The permission problem nobody talks about
Most AI coding tools offer two modes: ask permission for everything, or approve everything automatically. In practice, neither works. Full approval mode is reckless — you do not want an agent running rm -rf without asking. Full manual mode is exhausting — confirming every file read kills the flow that makes agentic coding useful in the first place.
The real question is not 'should the agent be autonomous?' It is 'autonomous for which operations?' Reading a source file is safe. Deleting a branch is not. Installing a package is somewhere in between. A useful permission system needs to express these distinctions.
How Onevium's three modes work
Onevium uses three permission tiers that map to different trust boundaries. Each mode is a point on a spectrum, not a binary switch.

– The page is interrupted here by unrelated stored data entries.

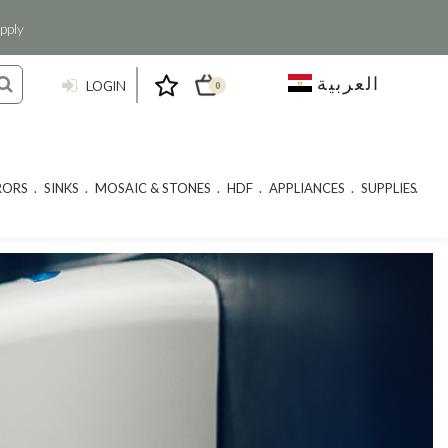
pply
العربية
LOGIN
0
RORS
SINKS
MOSAIC & STONES
HDF
APPLIANCES
SUPPLIES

- Default mode: every tool call requires explicit approval. Best for unfamiliar codebases, sensitive environments, or when you want to observe exactly what the agent is doing.
- Auto mode: an SDK-level classifier evaluates each tool call in real-time and auto-approves operations it considers safe — file reads, type checks, git status. Destructive or ambiguous operations still prompt for approval. You stay in flow without giving up oversight.

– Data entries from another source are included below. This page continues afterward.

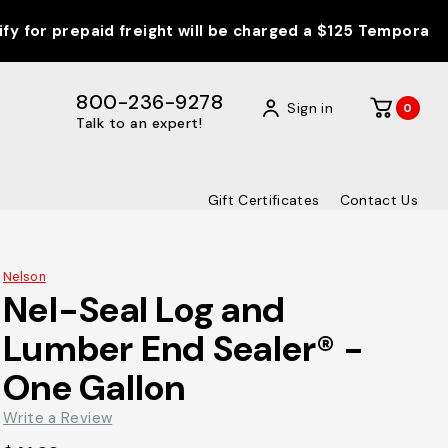
epaid freight will be charged a $125 Temporary Fuel Surc
800-236-9278
Sign in
0
Talk to an expert!
Gift Certificates
Contact Us
Nelson
Nel-Seal Log and
Lumber End Sealer® -
One Gallon
Write a Review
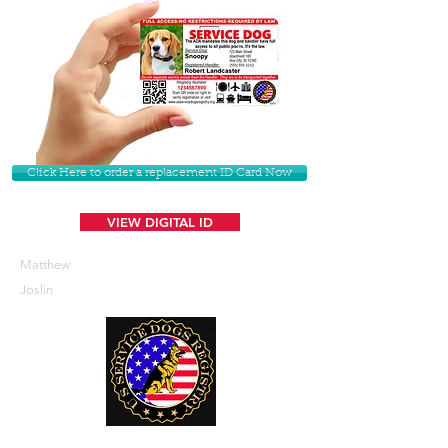
Click Here to order a replacement ID Card Now
VIEW DIGITAL ID
Matthew
Joslin
U. S. Service Dogs Registry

- Full Access mode: all operations are approved automatically. Designed for trusted environments where speed matters more than supervision — personal projects, CI pipelines, or isolated development branches.
The classifier that makes auto mode work
Auto mode is not a static allowlist. The classifier examines each tool invocation — the tool name, arguments, and current context — and makes a real-time safety judgment. A shell command that runs a test suite is approved. The same shell tool running a deployment script is flagged.

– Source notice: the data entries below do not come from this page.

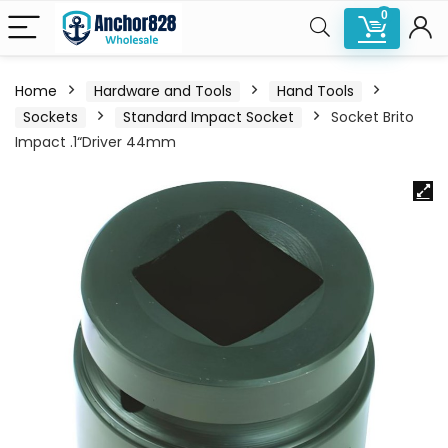
0
Home
Hardware and Tools
Hand Tools
Sockets
Standard Impact Socket
Socket Brito
Impact .1“Driver 44mm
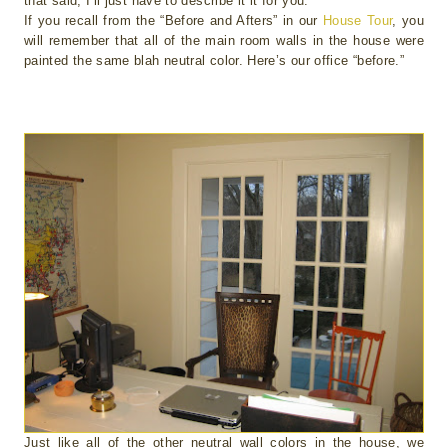
that said, I’ll just have to describe it it for you.
If you recall from the “Before and Afters” in our
House Tour
, you
will remember that all of the main room walls in the house were
painted the same blah neutral color. Here’s our office “before.”
Just like all of the other neutral wall colors in the house, we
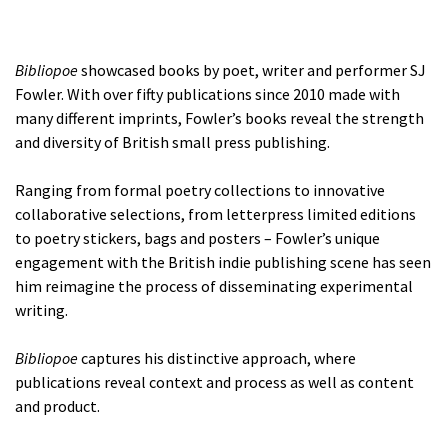
Bibliopoe
showcased books by poet, writer and performer SJ
Fowler. With over fifty publications since 2010 made with
many different imprints, Fowler’s books reveal the strength
and diversity of British small press publishing.
Ranging from formal poetry collections to innovative
collaborative selections, from letterpress limited editions
to poetry stickers, bags and posters – Fowler’s unique
engagement with the British indie publishing scene has seen
him reimagine the process of disseminating experimental
writing.
Bibliopoe
captures his distinctive approach, where
publications reveal context and process as well as content
and product.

This matters because the same tool can be safe or dangerous depending on how it is called. A file write to a test fixture is routine. A file write to a production config is not. Static rules cannot capture this. A classifier that understands intent can.
Permission modes are orthogonal to capability
One design decision worth calling out: permission mode and capability mode are independent axes. Onevium has a separate Plan mode where the agent proposes changes without executing them. You can combine Plan mode with any permission tier — an agent in Auto + Plan mode will research freely but present all code changes as proposals for your review.
This separation prevents a common mistake in agent design: conflating 'what the agent can do' with 'what the agent is allowed to do.' The model's capability is constant. The trust boundary is a policy decision that should be adjustable per session, per project, and per user.